Healthcare Researchers

Scope

UX Research, AI Systems, Workflow Design, Evaluation Strategy
Workflow diagram showing LLM agents processing an interview transcript through generate, merge, evaluate, critic, and refine steps to produce structured themes.
overview

Qualitative thematic analysis is widely used in healthcare research to uncover patterns in patient and caregiver experiences.

However, traditional workflows are manual, time-consuming, and often inconsistent across researchers, making it difficult to scale insights.

In this project, we designed a multi-agent AI system to automate the thematic analysis process.

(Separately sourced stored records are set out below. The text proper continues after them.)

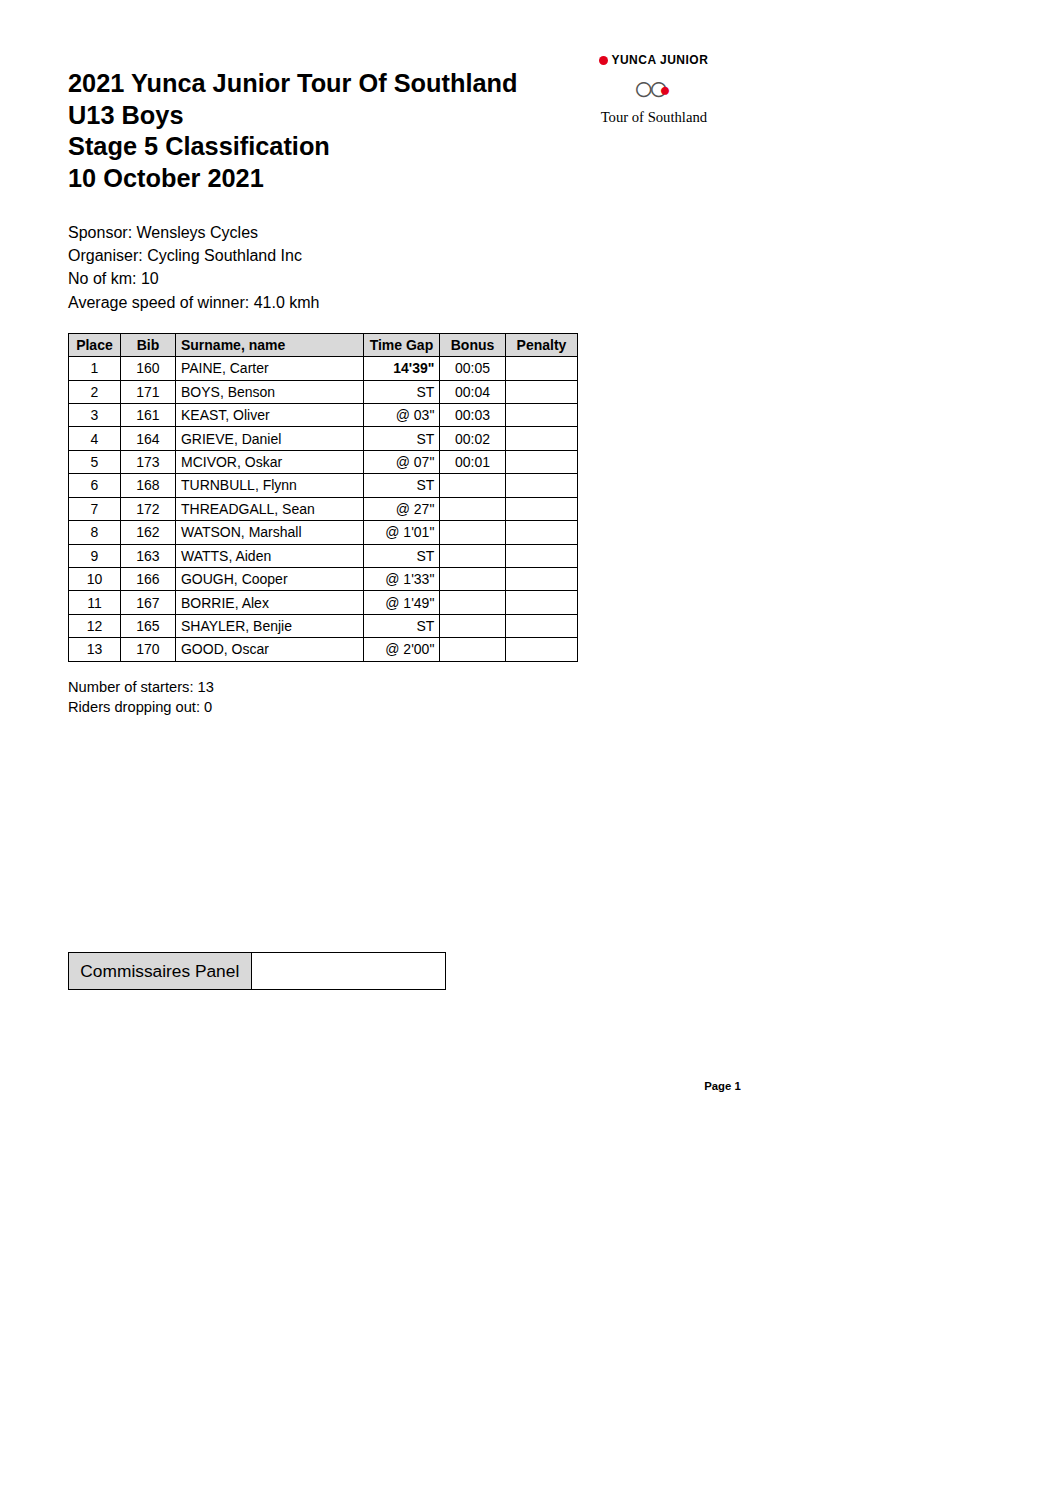YUNCA JUNIOR
○○●
Tour of Southland
2021 Yunca Junior Tour Of Southland U13 Boys Stage 5 Classification 10 October 2021
Sponsor: Wensleys Cycles
Organiser: Cycling Southland Inc
No of km: 10
Average speed of winner: 41.0 kmh
| Place | Bib | Surname, name | Time Gap | Bonus | Penalty |
| --- | --- | --- | --- | --- | --- |
| 1 | 160 | PAINE, Carter | 14'39" | 00:05 | |
| 2 | 171 | BOYS, Benson | ST | 00:04 | |
| 3 | 161 | KEAST, Oliver | @ 03" | 00:03 | |
| 4 | 164 | GRIEVE, Daniel | ST | 00:02 | |
| 5 | 173 | MCIVOR, Oskar | @ 07" | 00:01 | |
| 6 | 168 | TURNBULL, Flynn | ST | | |
| 7 | 172 | THREADGALL, Sean | @ 27" | | |
| 8 | 162 | WATSON, Marshall | @ 1'01" | | |
| 9 | 163 | WATTS, Aiden | ST | | |
| 10 | 166 | GOUGH, Cooper | @ 1'33" | | |
| 11 | 167 | BORRIE, Alex | @ 1'49" | | |
| 12 | 165 | SHAYLER, Benjie | ST | | |
| 13 | 170 | GOOD, Oscar | @ 2'00" | | |
Number of starters: 13
Riders dropping out: 0
Commissaires Panel
Page 1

By structuring the workflow into specialized agents, generation, evaluation, critique, and refinement, I aimed to improve both the efficiency and reliability of qualitative analysis in clinical research contexts.

My ROLE

As the AI Product & System Designer, my contributions included:

– Defining the overall system architecture and agent roles
– Designing prompt strategies (zero-shot vs. one-shot) and workflow variations
– Developing evaluation frameworks to measure output quality (e.g., similarity metrics, LLM-based scoring)
– Analyzing results to identify performance gaps and inform iterative improvements

System Design

pipeline design
Designed a modular multi-agent architecture to simulate collaborative qualitative analysis.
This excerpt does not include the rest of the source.